Exercise: When you restate the data, keep every word as it is and drop the images.

Supplied records:
• • •
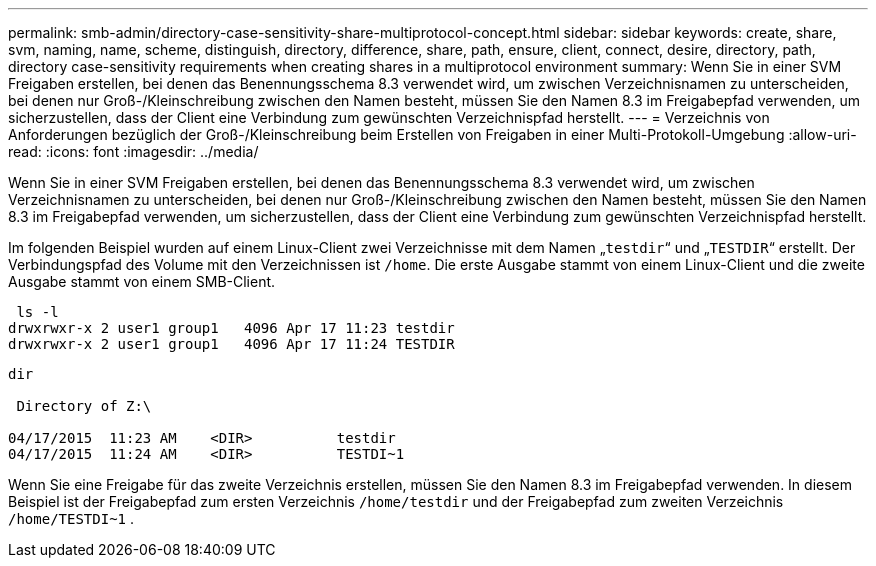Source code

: ---
permalink: smb-admin/directory-case-sensitivity-share-multiprotocol-concept.html 
sidebar: sidebar 
keywords: create, share, svm, naming, name, scheme, distinguish, directory, difference, share, path, ensure, client, connect, desire, directory, path, directory case-sensitivity requirements when creating shares in a multiprotocol environment 
summary: Wenn Sie in einer SVM Freigaben erstellen, bei denen das Benennungsschema 8.3 verwendet wird, um zwischen Verzeichnisnamen zu unterscheiden, bei denen nur Groß-/Kleinschreibung zwischen den Namen besteht, müssen Sie den Namen 8.3 im Freigabepfad verwenden, um sicherzustellen, dass der Client eine Verbindung zum gewünschten Verzeichnispfad herstellt. 
---
= Verzeichnis von Anforderungen bezüglich der Groß-/Kleinschreibung beim Erstellen von Freigaben in einer Multi-Protokoll-Umgebung
:allow-uri-read: 
:icons: font
:imagesdir: ../media/


[role="lead"]
Wenn Sie in einer SVM Freigaben erstellen, bei denen das Benennungsschema 8.3 verwendet wird, um zwischen Verzeichnisnamen zu unterscheiden, bei denen nur Groß-/Kleinschreibung zwischen den Namen besteht, müssen Sie den Namen 8.3 im Freigabepfad verwenden, um sicherzustellen, dass der Client eine Verbindung zum gewünschten Verzeichnispfad herstellt.

Im folgenden Beispiel wurden auf einem Linux-Client zwei Verzeichnisse mit dem Namen „`testdir`“ und „`TESTDIR`“ erstellt. Der Verbindungspfad des Volume mit den Verzeichnissen ist `/home`. Die erste Ausgabe stammt von einem Linux-Client und die zweite Ausgabe stammt von einem SMB-Client.

[listing]
----
 ls -l
drwxrwxr-x 2 user1 group1   4096 Apr 17 11:23 testdir
drwxrwxr-x 2 user1 group1   4096 Apr 17 11:24 TESTDIR
----
[listing]
----
dir

 Directory of Z:\

04/17/2015  11:23 AM    <DIR>          testdir
04/17/2015  11:24 AM    <DIR>          TESTDI~1
----
Wenn Sie eine Freigabe für das zweite Verzeichnis erstellen, müssen Sie den Namen 8.3 im Freigabepfad verwenden. In diesem Beispiel ist der Freigabepfad zum ersten Verzeichnis `/home/testdir` und der Freigabepfad zum zweiten Verzeichnis `/home/TESTDI~1` .
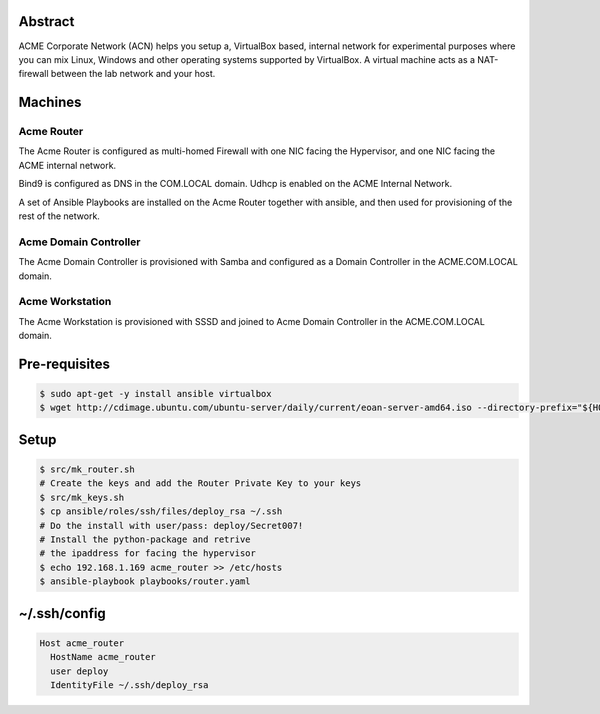 Abstract
--------

ACME Corporate Network (ACN) helps you setup a, VirtualBox based, internal network for experimental purposes where you can mix Linux, Windows and other operating systems supported by VirtualBox. A virtual machine acts as a NAT-firewall between the lab network and your host.

Machines
--------

Acme Router
###########

The Acme Router is configured as multi-homed Firewall with one NIC facing the Hypervisor, and one NIC facing the ACME internal network.

Bind9 is configured as DNS in the COM.LOCAL domain. Udhcp is enabled on the ACME Internal Network.

A set of Ansible Playbooks are installed on the Acme Router together with ansible, and then used for provisioning of the rest of the network.

Acme Domain Controller
######################

The Acme Domain Controller is provisioned with Samba and configured as a Domain Controller in the ACME.COM.LOCAL domain.

Acme Workstation
################

The Acme Workstation is provisioned with SSSD and joined to Acme Domain Controller in the ACME.COM.LOCAL domain.

Pre-requisites
--------------

.. code:: bash

  $ sudo apt-get -y install ansible virtualbox
  $ wget http://cdimage.ubuntu.com/ubuntu-server/daily/current/eoan-server-amd64.iso --directory-prefix="${HOME}/Downloads"

Setup
-----

.. code:: bash

  $ src/mk_router.sh
  # Create the keys and add the Router Private Key to your keys
  $ src/mk_keys.sh
  $ cp ansible/roles/ssh/files/deploy_rsa ~/.ssh
  # Do the install with user/pass: deploy/Secret007!
  # Install the python-package and retrive
  # the ipaddress for facing the hypervisor
  $ echo 192.168.1.169 acme_router >> /etc/hosts
  $ ansible-playbook playbooks/router.yaml

~/.ssh/config
-------------

.. code:: bash

  Host acme_router
    HostName acme_router
    user deploy
    IdentityFile ~/.ssh/deploy_rsa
• • •
Answer space:
Source code

: ---
permalink: smb-admin/directory-case-sensitivity-share-multiprotocol-concept.html 
sidebar: sidebar 
keywords: create, share, svm, naming, name, scheme, distinguish, directory, difference, share, path, ensure, client, connect, desire, directory, path, directory case-sensitivity requirements when creating shares in a multiprotocol environment 
summary: Wenn Sie in einer SVM Freigaben erstellen, bei denen das Benennungsschema 8.3 verwendet wird, um zwischen Verzeichnisnamen zu unterscheiden, bei denen nur Groß-/Kleinschreibung zwischen den Namen besteht, müssen Sie den Namen 8.3 im Freigabepfad verwenden, um sicherzustellen, dass der Client eine Verbindung zum gewünschten Verzeichnispfad herstellt. 
---
= Verzeichnis von Anforderungen bezüglich der Groß-/Kleinschreibung beim Erstellen von Freigaben in einer Multi-Protokoll-Umgebung
:allow-uri-read: 
:icons: font
:imagesdir: ../media/


[role="lead"]
Wenn Sie in einer SVM Freigaben erstellen, bei denen das Benennungsschema 8.3 verwendet wird, um zwischen Verzeichnisnamen zu unterscheiden, bei denen nur Groß-/Kleinschreibung zwischen den Namen besteht, müssen Sie den Namen 8.3 im Freigabepfad verwenden, um sicherzustellen, dass der Client eine Verbindung zum gewünschten Verzeichnispfad herstellt.

Im folgenden Beispiel wurden auf einem Linux-Client zwei Verzeichnisse mit dem Namen „`testdir`“ und „`TESTDIR`“ erstellt. Der Verbindungspfad des Volume mit den Verzeichnissen ist `/home`. Die erste Ausgabe stammt von einem Linux-Client und die zweite Ausgabe stammt von einem SMB-Client.

[listing]
----
 ls -l
drwxrwxr-x 2 user1 group1   4096 Apr 17 11:23 testdir
drwxrwxr-x 2 user1 group1   4096 Apr 17 11:24 TESTDIR
----
[listing]
----
dir

 Directory of Z:\

04/17/2015  11:23 AM    <DIR>          testdir
04/17/2015  11:24 AM    <DIR>          TESTDI~1
----
Wenn Sie eine Freigabe für das zweite Verzeichnis erstellen, müssen Sie den Namen 8.3 im Freigabepfad verwenden. In diesem Beispiel ist der Freigabepfad zum ersten Verzeichnis `/home/testdir` und der Freigabepfad zum zweiten Verzeichnis `/home/TESTDI~1` .
 Abstract
--------

ACME Corporate Network (ACN) helps you setup a, VirtualBox based, internal network for experimental purposes where you can mix Linux, Windows and other operating systems supported by VirtualBox. A virtual machine acts as a NAT-firewall between the lab network and your host.

Machines
--------

Acme Router
###########

The Acme Router is configured as multi-homed Firewall with one NIC facing the Hypervisor, and one NIC facing the ACME internal network.

Bind9 is configured as DNS in the COM.LOCAL domain. Udhcp is enabled on the ACME Internal Network.

A set of Ansible Playbooks are installed on the Acme Router together with ansible, and then used for provisioning of the rest of the network.

Acme Domain Controller
######################

The Acme Domain Controller is provisioned with Samba and configured as a Domain Controller in the ACME.COM.LOCAL domain.

Acme Workstation
################

The Acme Workstation is provisioned with SSSD and joined to Acme Domain Controller in the ACME.COM.LOCAL domain.

Pre-requisites
--------------

.. code:: bash

  $ sudo apt-get -y install ansible virtualbox
  $ wget http://cdimage.ubuntu.com/ubuntu-server/daily/current/eoan-server-amd64.iso --directory-prefix="${HOME}/Downloads"

Setup
-----

.. code:: bash

  $ src/mk_router.sh
  # Create the keys and add the Router Private Key to your keys
  $ src/mk_keys.sh
  $ cp ansible/roles/ssh/files/deploy_rsa ~/.ssh
  # Do the install with user/pass: deploy/Secret007!
  # Install the python-package and retrive
  # the ipaddress for facing the hypervisor
  $ echo 192.168.1.169 acme_router >> /etc/hosts
  $ ansible-playbook playbooks/router.yaml

~/.ssh/config
-------------

.. code:: bash

  Host acme_router
    HostName acme_router
    user deploy
    IdentityFile ~/.ssh/deploy_rsa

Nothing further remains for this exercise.